This blog is a collection of my thoughts and experiences from ten years as a skate dad. For those of you sitting with your jackets in the bleachers, first I salute you, but second I want to give you an honest sense of what you are in for and what to expect. Ice skating is both a trying and a glorious sport, but it doesn't happen without the special group of folks who cheer, support, and console the participants. This is dedicated to you.


Friday, September 23, 2016

- voyeur

When your kid no longer skates and you visit a local competition, you always feel like a voyeur, enjoying the guilty pleasure of watching something that should remain private. Well they do let outside folks in, and it's usually only around five dollars for the whole day. It's not like they specifically discourage visitors, and it's hard to beat the entertainment value. Still whenever I run into my daughter's former coach at another competition her first remarks to me are always "What are you doing here?" My standard response has always been to shrug and reply "Just hanging out."

I still like to visit local competitions to provide emotional support for the up and coming skaters. I rather expect them to pick up on my brainwaves while they are out there, and my specific observations (laden with all that prior viewing experience) must impart some sort of higher standards upon them. With the younger skaters nearly half the time I'm thinking "get yourself to the gym" or "more sit-ups" or "stroking class." Juniors and above already know their athletics, so at that point it's all mental comments about style, musical expressiveness, or jump dynamics.

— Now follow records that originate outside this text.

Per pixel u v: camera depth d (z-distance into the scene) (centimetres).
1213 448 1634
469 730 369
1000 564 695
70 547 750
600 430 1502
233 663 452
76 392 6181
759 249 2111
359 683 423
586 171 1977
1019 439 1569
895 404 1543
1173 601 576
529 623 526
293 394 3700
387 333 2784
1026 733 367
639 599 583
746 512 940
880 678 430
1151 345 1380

Despite my honorable intentions though it's still a challenge walking into an environment where I might not belong. The reason I feel a constant obtuse and nearly pathological undercurrent of voyeurism is because I get to witness skilled people working under difficult conditions of exceedingly high duress (both the skaters and their parents). It's almost perversely unfair that I can do this totally relaxed while not being a participant, for just five bucks.